A Brightness Long Ago (Guy Gavriel Kay)
A Brightness Long Ago est un roman de Guy Gavriel Kay publié en 2019. Il s'agit d'une “préquelle” de Children of Earth and Sky qui était son roman précédent et que j'ai lu juste avant.

In a chamber overlooking the nighttime waterways of a maritime city, a man looks back on his youth and the people who shaped his life. Danio Cerra's intelligence won him entry to a renowned school, though he was only the son of a tailor. He took service at the court of a ruling count – and soon learned why that man was known as The Beast.
Danio's fate changed the moment he recognized Adria Ripoli as she entered the count's chambers one night – intending to kill. Born to power, Adria had chosen a life of danger – and freedom – instead.
Other vivid figures share the story: a healer determined to defy her expected lot; a charming, frivolous son of immense wealth; a religious leader more decadent than devout; and, affecting these lives and many more, two mercenary commanders, whose rivalry puts a world in the balance.
L'action prend place vingt-ans avant Children of Earth and Sky. Sarantium s'appelle encore Sarantium, elle n'a pas encore été rebaptisée Asharias. Menacée par les armées du calife, elle résiste encore, mais pour combien de temps ? L'empereur et le patriarche ont beau lancer des appels à l'aide, les cités-États de Batiara, trop occupées à comploter et s'affronter entre elles, n'envoient que des encouragements, mais pas d'armées pour aider la cité impériale à résister aux assauts asharites.
C'est dans ce contexte similaire à l'Italie de la Renaissance que nous rencontrons Guidanio Cerra qui a eu l'opportunité d'intégrer une prestigieuse académie bien qu'il soit le fils d'un simple tailleur de Seressa. Après avoir suivi les enseignements d'un maître humaniste qui va beaucoup l'influencer, il aura l'occasion de rencontrer les “grands” de ce monde et d'être mêlé à des événements qui vont changer l'avenir de la péninsule de Batiara.
Guidanio est un personnage attachant et notre témoin principal tout au long du roman.

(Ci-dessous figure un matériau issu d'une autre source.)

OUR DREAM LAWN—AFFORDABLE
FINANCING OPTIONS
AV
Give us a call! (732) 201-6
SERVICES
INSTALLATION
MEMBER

Il rencontre des personnalités marquantes et hautes en couleur qui jouent un rôle majeur dans le récit, dont ils sont finalement les véritables protagonistes.
Comme souvent dans les romans de Guy Gavriel Kay qui se déroulent dans le monde de Sarantium, il y a des clins d'œil plus ou moins discrets à des personnages ou des événements présents dans les romans précédents. C'est toujours un plaisir de reconnaître ces références, surtout quand l'auteur joue du décalage dans le temps et de la façon dont l'Histoire a retenu, transformé ou oublié les événements en question et leurs protagonistes.
Outre ces clins d'œil sympathiques, il y a aussi, et surtout, de grands moments dans ce roman. On a souvent mis en avant la tendance de George R. R. Martin à tuer ses personnages de façon surprenante ou choquante. Je crois que ce n’est rien comparé à la capacité de Guy Gavriel Kay à faire pleurer en racontant la mort d’un personnage et la vie de celles et ceux qui lui survivent. Il n’a pas besoin de surprendre ou de choquer pour provoquer des émotions, il s’appuie “simplement” sur son écriture et sur des sentiments humains, ceux des personnages et les nôtres.
Je ne peux pas non plus ne pas évoquer les quelques pages qui racontent la chute de Sarantium. Ce n'est qu'un court passage dans le livre, mais je crois que ces quelques pages me hanteront longtemps.
Je ne savais pas exactement à quoi m'attendre en commençant ce roman et même après avoir lu les touts premiers chapitres, mais j'en ressors totalement conquis. Guy Gavriel Kay a décidément un talent incroyable pour raconter des histoires envoutantes, épiques et bouleversantes.